Posted at 5:56 PM, Jun 30, 2020
and last updated 2020-07-01 00:14:27-04

Paso Robles city staff met with the Central Coast Regional Water Board Tuesday morning to come up with a plan to clear the overgrown Salinas Riverbed of dry brush and vegetation.

The meeting comes a little more than a week after a fire that started in the riverbed fire destroyed two homes and damaged nine others.

Steve Cadenasso has lived along Creston Road for nearly 20 years. The Salinas Riverbed is just down the hill from his home.

"It's been overgrown quite a bit," Cadenasso said.

He said last Monday's fire was unlike anything he's ever experienced.
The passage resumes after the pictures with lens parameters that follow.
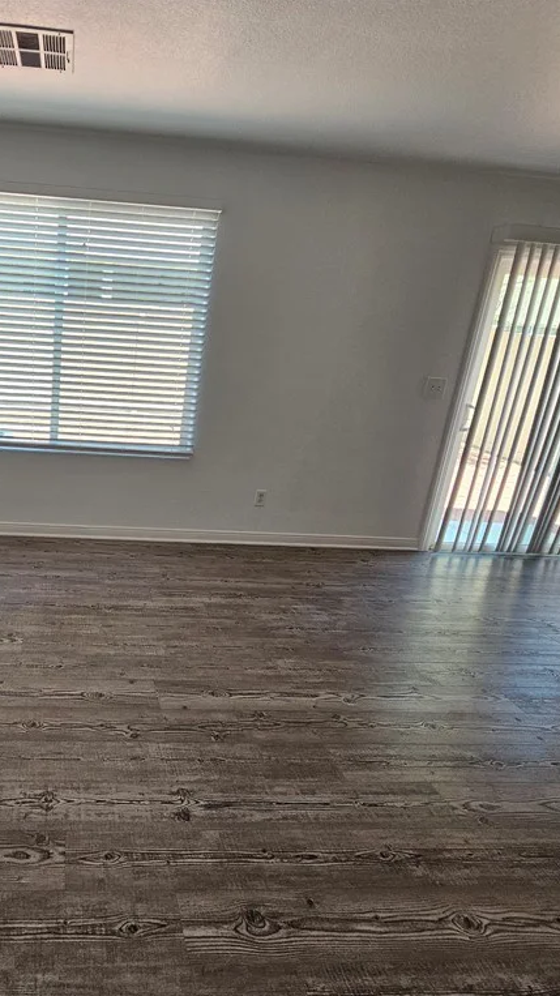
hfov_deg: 53.6
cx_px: 97
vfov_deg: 89.6
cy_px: 499
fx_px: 502
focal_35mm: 19
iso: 80
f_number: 2.2
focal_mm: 2.2
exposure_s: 1/77
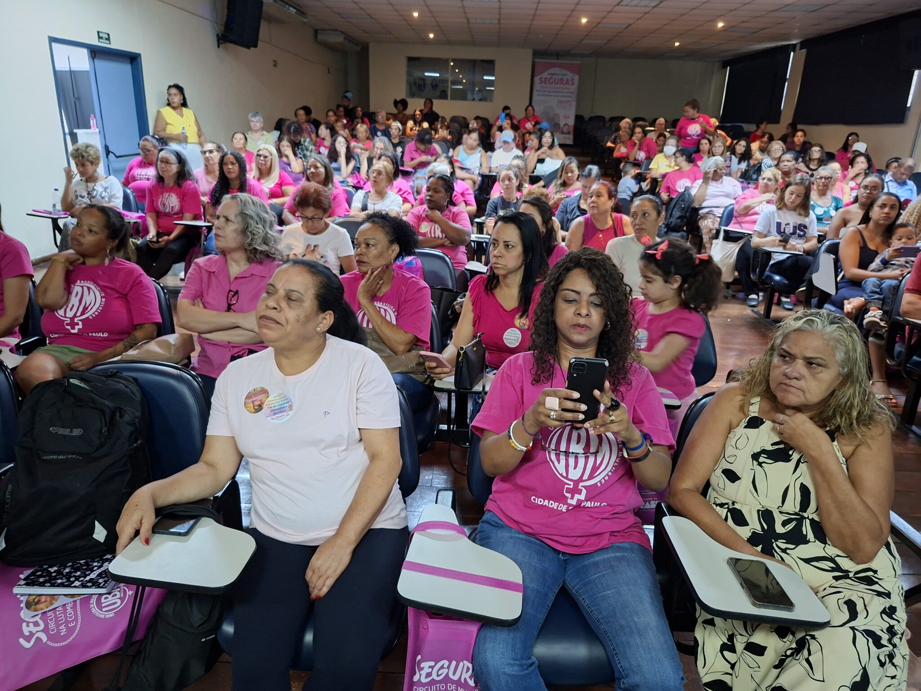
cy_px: 346
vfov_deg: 58.9
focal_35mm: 23
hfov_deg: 73.9
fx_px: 612
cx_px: 460
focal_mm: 5.54
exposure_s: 1/20
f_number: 1.8
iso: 800
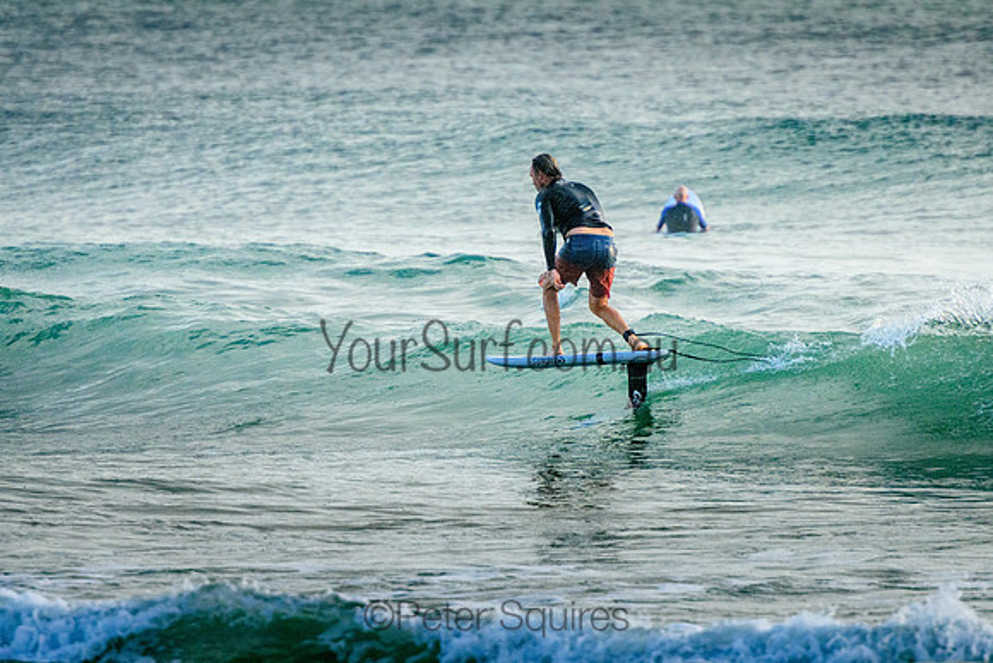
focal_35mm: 550
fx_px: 15176
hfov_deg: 3.7
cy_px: 310
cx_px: 523
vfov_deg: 2.5
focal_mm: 400
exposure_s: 1/3200
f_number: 5.6
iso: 1800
"It's kind of scary," Cadenasso said. "I haven't had this happen here before and now I realize that my house is in a little bit more danger being that close to the creek."
The city is working to reduce any future danger.
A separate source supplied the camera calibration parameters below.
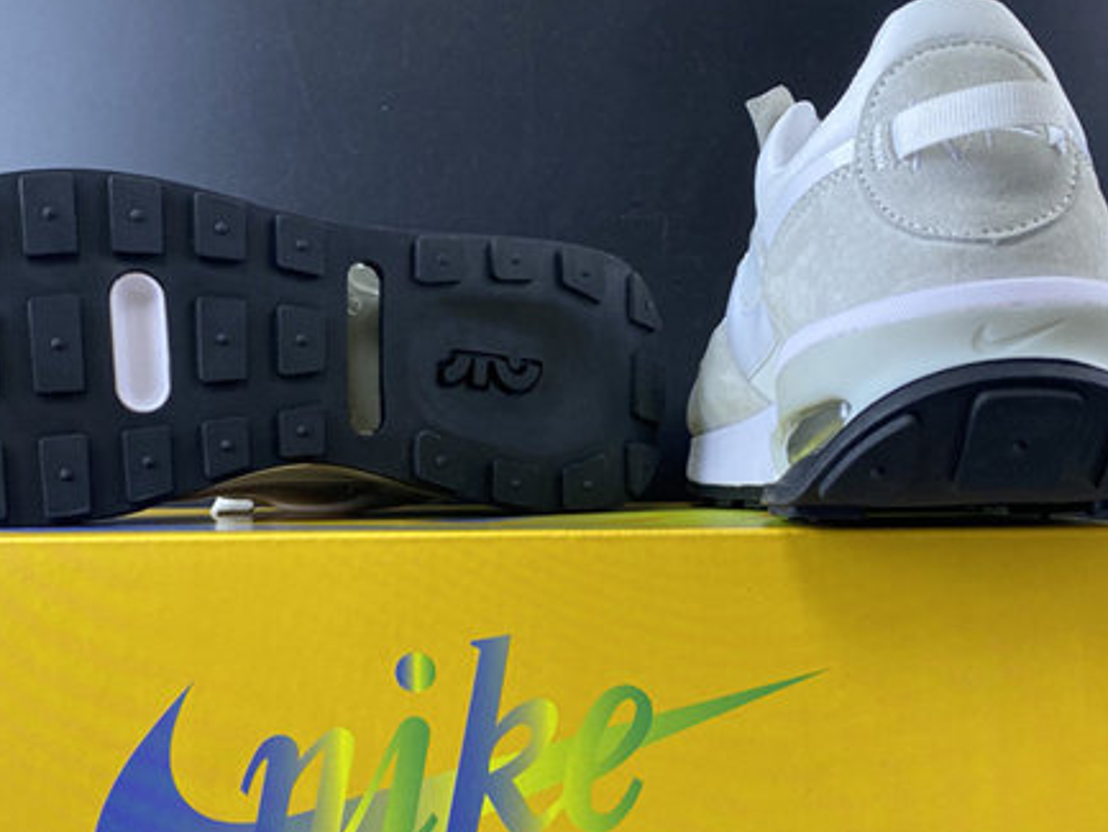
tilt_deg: +0.0
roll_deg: +0.8
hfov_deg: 44.7
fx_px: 1345
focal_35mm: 42
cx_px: 476
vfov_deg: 34.3
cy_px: 498
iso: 125
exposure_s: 1/100
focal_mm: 4.25
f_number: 1.8
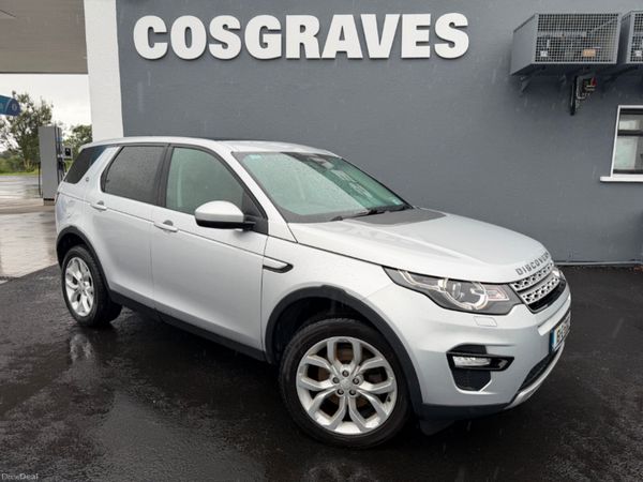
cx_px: 322
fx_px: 446
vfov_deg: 56.8
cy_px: 241
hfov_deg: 71.6
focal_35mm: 24
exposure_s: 1/358
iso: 80
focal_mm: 6.76
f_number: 1.78
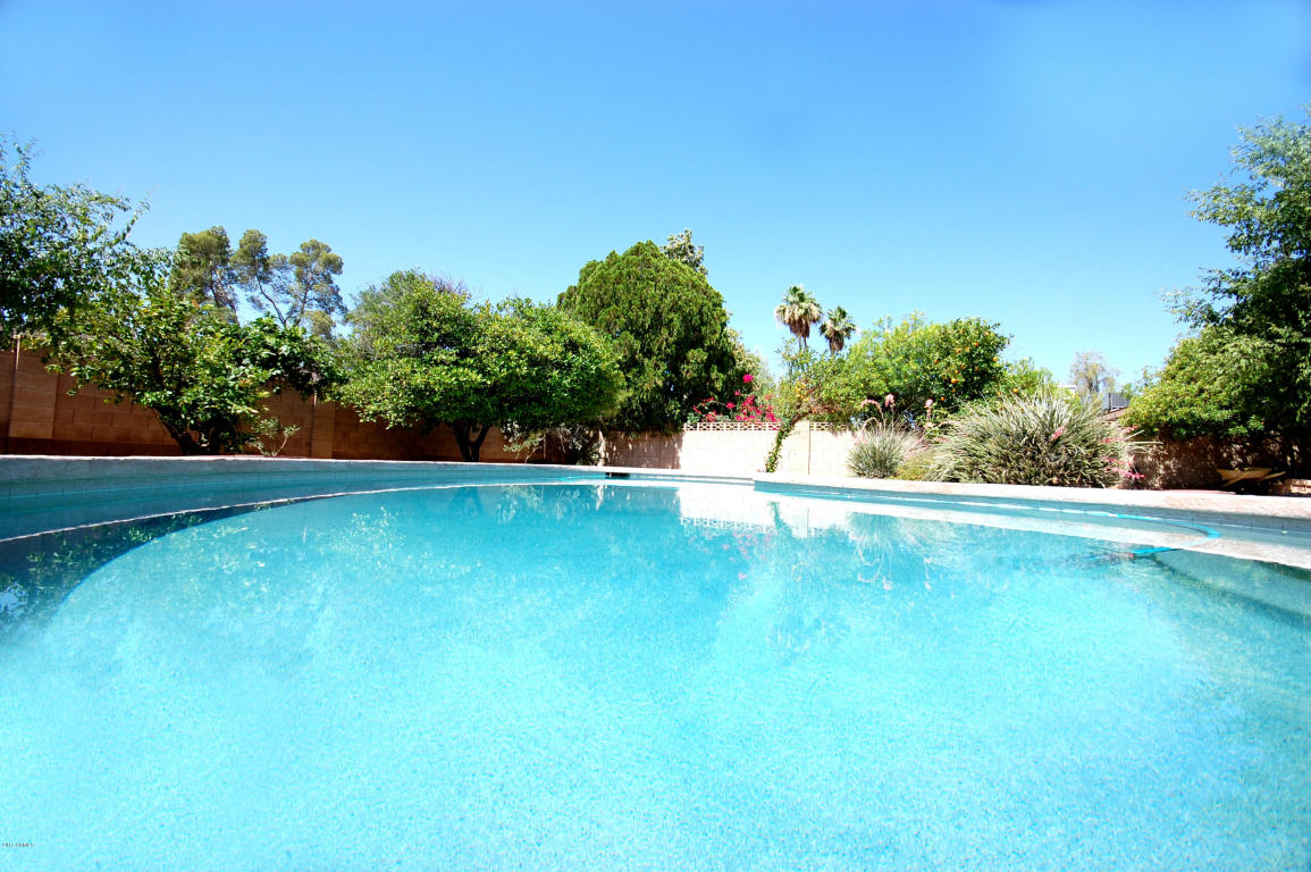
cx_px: 656
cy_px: 436
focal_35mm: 15
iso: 200
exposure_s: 1/250
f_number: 8
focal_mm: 10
Nearly a week ago, local leaders penned a letter to the California Environmental Protection Agency demanding immediate action from the Central Coast Regional Water Board.

"I am happy to say that Mr. Keeling, who is the Executive Officer of that organization, responded immediately to the community recognizing that our concerns were justifiable and pledging that he would work with the City of Paso Robles," said Paso Robles Mayor Steve Martin.
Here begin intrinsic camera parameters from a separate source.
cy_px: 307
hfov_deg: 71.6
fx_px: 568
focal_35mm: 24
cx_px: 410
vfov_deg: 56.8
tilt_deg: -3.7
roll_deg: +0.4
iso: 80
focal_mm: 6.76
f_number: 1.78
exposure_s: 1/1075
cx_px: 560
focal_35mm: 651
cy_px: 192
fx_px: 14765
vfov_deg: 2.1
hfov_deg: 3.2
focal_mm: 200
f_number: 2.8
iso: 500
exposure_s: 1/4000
Fire Chief Jonathan Stornetta submitted a short-term fire hazard mitigation plan. Fast forward to this week, and city staff and the Central Coast Regional Water Board met to work out the details.

"The short-term plan would require the use of what they call mechanical masticators. They chew up the vegetation and disturb the soil only to a minimal amount," Martin explained.

The mayor adds that work could get underway in a week or two.

"The Salinas Riverbed overgrown is like a huge fuse on a bomb running through the city and we really need to diffuse that to make sure that public safety is preserved," Martin said.

KSBY News reached out to the water board for comment but have not yet heard back.

Preliminary findings have determined the cause of the riverbed to be related to weed abatement operations along the Navajo pathway.